Balancing Your Financial Life With the 60/20/20 Rule
If you've struggled to find a budget you can stick with, the 60/20/20 budget may be the one element you're missing. It's a useful tool that can help you take control of your financial life—rather than feeling like your budget is controlling you.
Here's a closer look at what the 60/20/20 rule is, and how to apply it to your life for the long term.
What's the 60/20/20 rule?
The 60/20/20 budget rule applies a simple approach to how you should allocate your monthly income.
In this method, 60% of your monthly income goes to monthly living expenses. These can be fixed costs, meaning you pay the exact same amount each month, such as with mortgage payments. Or they can be fluctuating, like an electric or phone bill. If it's a true need, it goes in the 60% bucket. Any monthly minimum amounts you owe for credit card balances, car payments and student loans should go in this category.
Then, 20% of your monthly income is dedicated to saving. This can be money you put into an emergency savings fund, certificate of deposit, brokerage account or retirement account.
Finally, 20% of your monthly income goes to things you want to buy but could live without. Depending on your lifestyle and preferences, this might be shopping, going out to dinner or travel. You decide what expenses fall into this bucket.

Requirement 1:
In the budgeting article, where should monthly minimum payments on credit card balances, car payments and student loans go?
Requirement 2:
Carry on writing the article on the 60/20/20 budget rule from the point where it stops.
The lines that come next have nothing to do with the budgeting article.

Supplied entries:

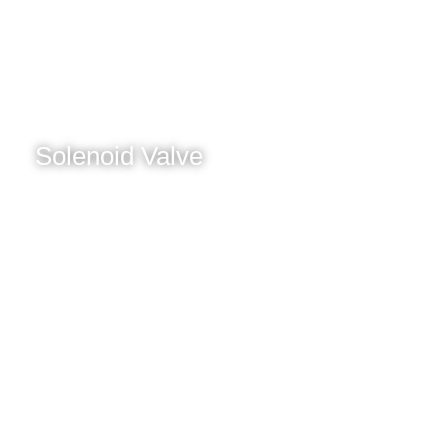
Solenoid Valve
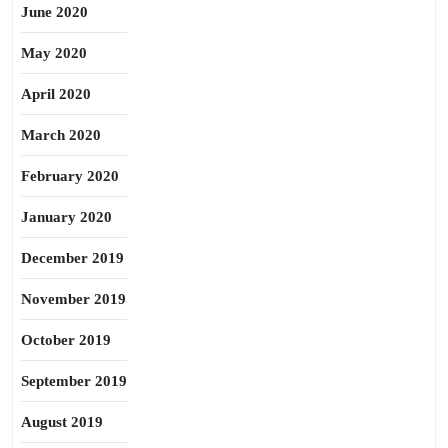
June 2020
May 2020
April 2020
March 2020
February 2020
January 2020
December 2019
November 2019
October 2019
September 2019
August 2019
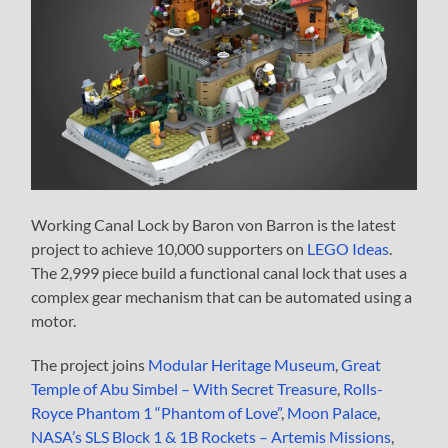
Working Canal Lock by Baron von Barron is the latest
project to achieve 10,000 supporters on
LEGO Ideas
.
The 2,999 piece build a functional canal lock that uses a
complex gear mechanism that can be automated using a
motor.
The project joins
Modular Heritage Museum
,
Great
Temple of Abu Simbel – With Secret Treasure
,
Rolls-
Royce Phantom 1 “Phantom of Love”
,
Moon Palace
,
NASA’s SLS Block 1 & 1B Rockets – Artemis Missions
,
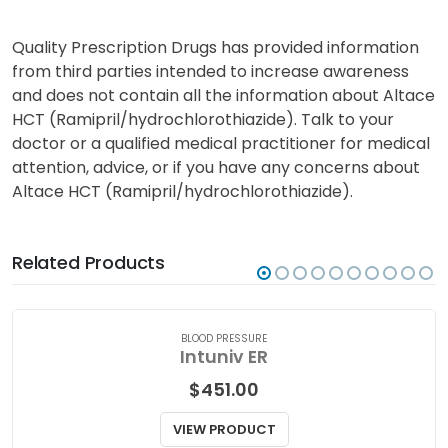
Quality Prescription Drugs has provided information
from third parties intended to increase awareness
and does not contain all the information about Altace
HCT (Ramipril/hydrochlorothiazide). Talk to your
doctor or a qualified medical practitioner for medical
attention, advice, or if you have any concerns about
Altace HCT (Ramipril/hydrochlorothiazide).
Related Products
BLOOD PRESSURE
Intuniv ER
$
451.00
VIEW PRODUCT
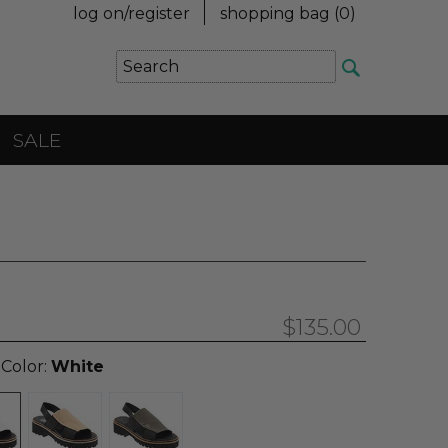
log on/register
shopping bag (
0
)
SALE
$135.00
 Color:
White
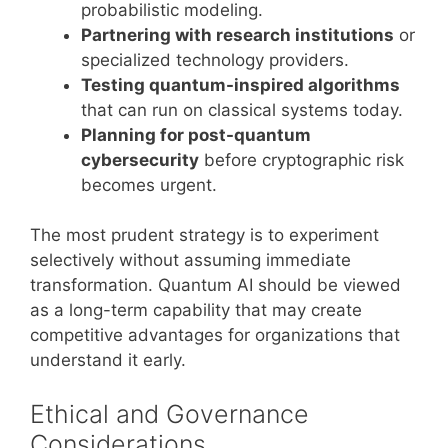
probabilistic modeling.
Partnering with research institutions
or
specialized technology providers.
Testing quantum-inspired algorithms
that can run on classical systems today.
Planning for post-quantum
cybersecurity
before cryptographic risk
becomes urgent.
The most prudent strategy is to experiment
selectively without assuming immediate
transformation. Quantum AI should be viewed
as a long-term capability that may create
competitive advantages for organizations that
understand it early.
Ethical and Governance
Considerations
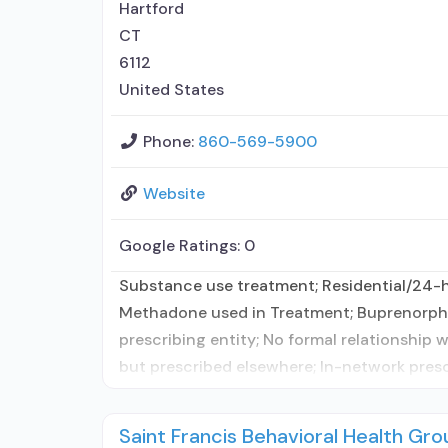
Hartford
CT
6112
United States
Phone:
860-569-5900
Website
Google Ratings:
0
Substance use treatment; Residential/24-hou
Methadone used in Treatment; Buprenorphin
prescribing entity; No formal relationship 
but prescribed elsewhere; In-network presc
Saint Francis Behavioral Health Gro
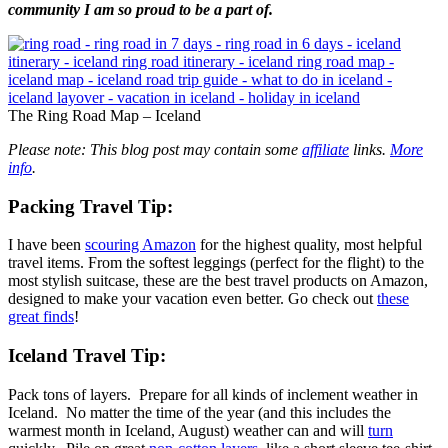
community I am so proud to be a part of.
The Ring Road Map – Iceland
Please note: This blog post may contain some
affiliate
links.
More
info
.
Packing
Travel Tip
:
I have been
scouring Amazon
for the highest quality, most helpful
travel items. From the softest leggings (perfect for the flight) to the
most stylish suitcase, these are the best travel products on Amazon,
designed to make your vacation even better. Go check out
these
great finds
!
Iceland Travel Tip:
Pack tons of layers. Prepare for all kinds of inclement weather in
Iceland. No matter the time of the year (and this includes the
warmest month in Iceland, August) weather can and will
turn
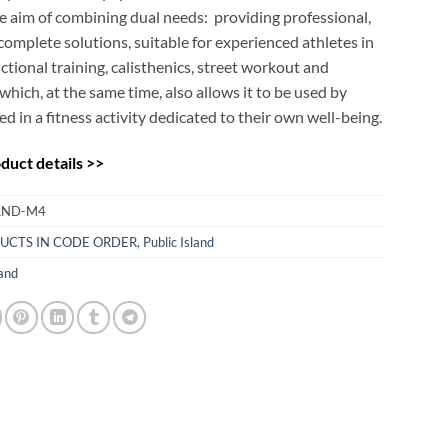
e aim of combining dual needs: providing professional,
complete solutions, suitable for experienced athletes in
nctional training, calisthenics, street workout and
which, at the same time, also allows it to be used by
ed in a fitness activity dedicated to their own well-being.
uct details >>
LAND-M4
UCTS IN CODE ORDER
,
Public Island
land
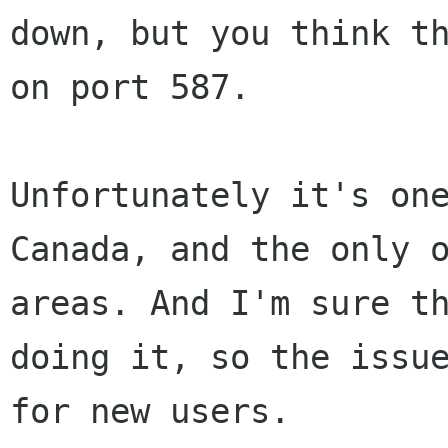
down, but you think t
on port 587.
Unfortunately it's on
Canada, and the only 
areas. And I'm sure t
doing it,
so the issu
for new users.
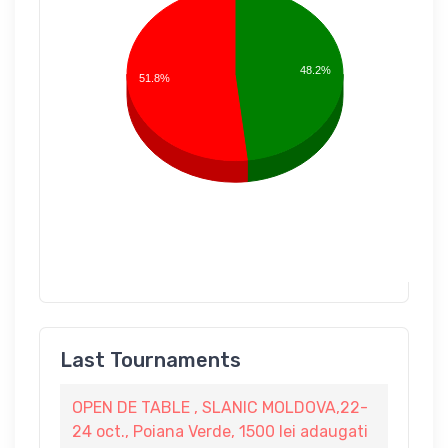
48.2%
51.8%
Last Tournaments
OPEN DE TABLE , SLANIC MOLDOVA,22-
24 oct., Poiana Verde, 1500 lei adaugati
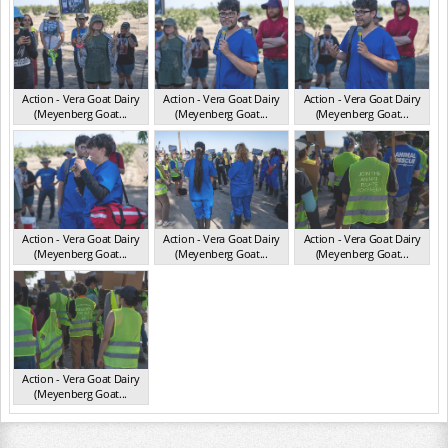
Action - Vera Goat Dairy
Action - Vera Goat Dairy
Action - Vera Goat Dairy
(Meyenberg Goat...
(Meyenberg Goat...
(Meyenberg Goat...
CA May 2025
CA May 2025
CA May 2025
Action - Vera Goat Dairy
Action - Vera Goat Dairy
Action - Vera Goat Dairy
(Meyenberg Goat...
(Meyenberg Goat...
(Meyenberg Goat...
CA May 2025
CA May 2025
CA May 2025
Action - Vera Goat Dairy
(Meyenberg Goat...
CA May 2025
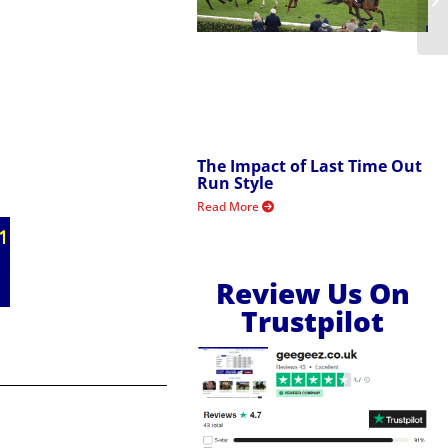
The Impact of Last Time Out
Run Style
Read More
Review Us On
Trustpilot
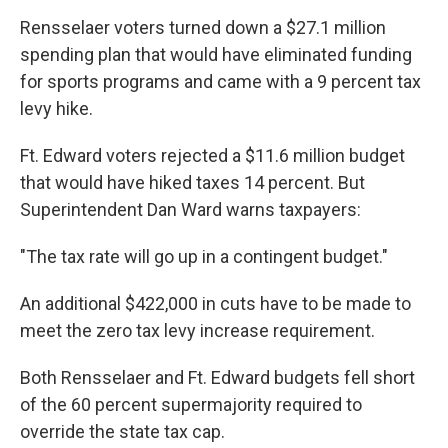
Rensselaer voters turned down a $27.1 million
spending plan that would have eliminated funding
for sports programs and came with a 9 percent tax
levy hike.
Ft. Edward voters rejected a $11.6 million budget
that would have hiked taxes 14 percent. But
Superintendent Dan Ward warns taxpayers:
"The tax rate will go up in a contingent budget."
An additional $422,000 in cuts have to be made to
meet the zero tax levy increase requirement.
Both Rensselaer and Ft. Edward budgets fell short
of the 60 percent supermajority required to
override the state tax cap.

Result 1:
They go in the 60% category for monthly living expenses.

Result 2:
Balancing your financial life with the 60/20/20 rule
The 60/20/20 rule helps set a sensible budget.
- 60% living expenses: Housing, utilities, gas and groceries. Your must-pay bills.
- 20% savings: Save for retirement or a rainy day. Your cash cushion.
- 20% anything: Go on vacation, shopping or out to eat. Your choice.
How to use it
Figuring out how to use this budgeting technique is easy—there's no need for a budget calculator. Just start with your monthly income and do some simple math. Here's an example:
Let's suppose you make $3,000 a month. Because 60% of $3,000 is $1,800, that's how much you should spend on living expenses like rent, utility bills, gas and groceries each month.
Because 20% of $3,000 is $600, you'd put that much into some type of savings, investment or retirement account.
The remaining $600—the last 20%—is yours to allocate as you choose.
Once you figure out these boundaries, you just need to track where your money goes, so you know you're sticking to them throughout the month. The more you do it, the easier and more intuitive it'll become.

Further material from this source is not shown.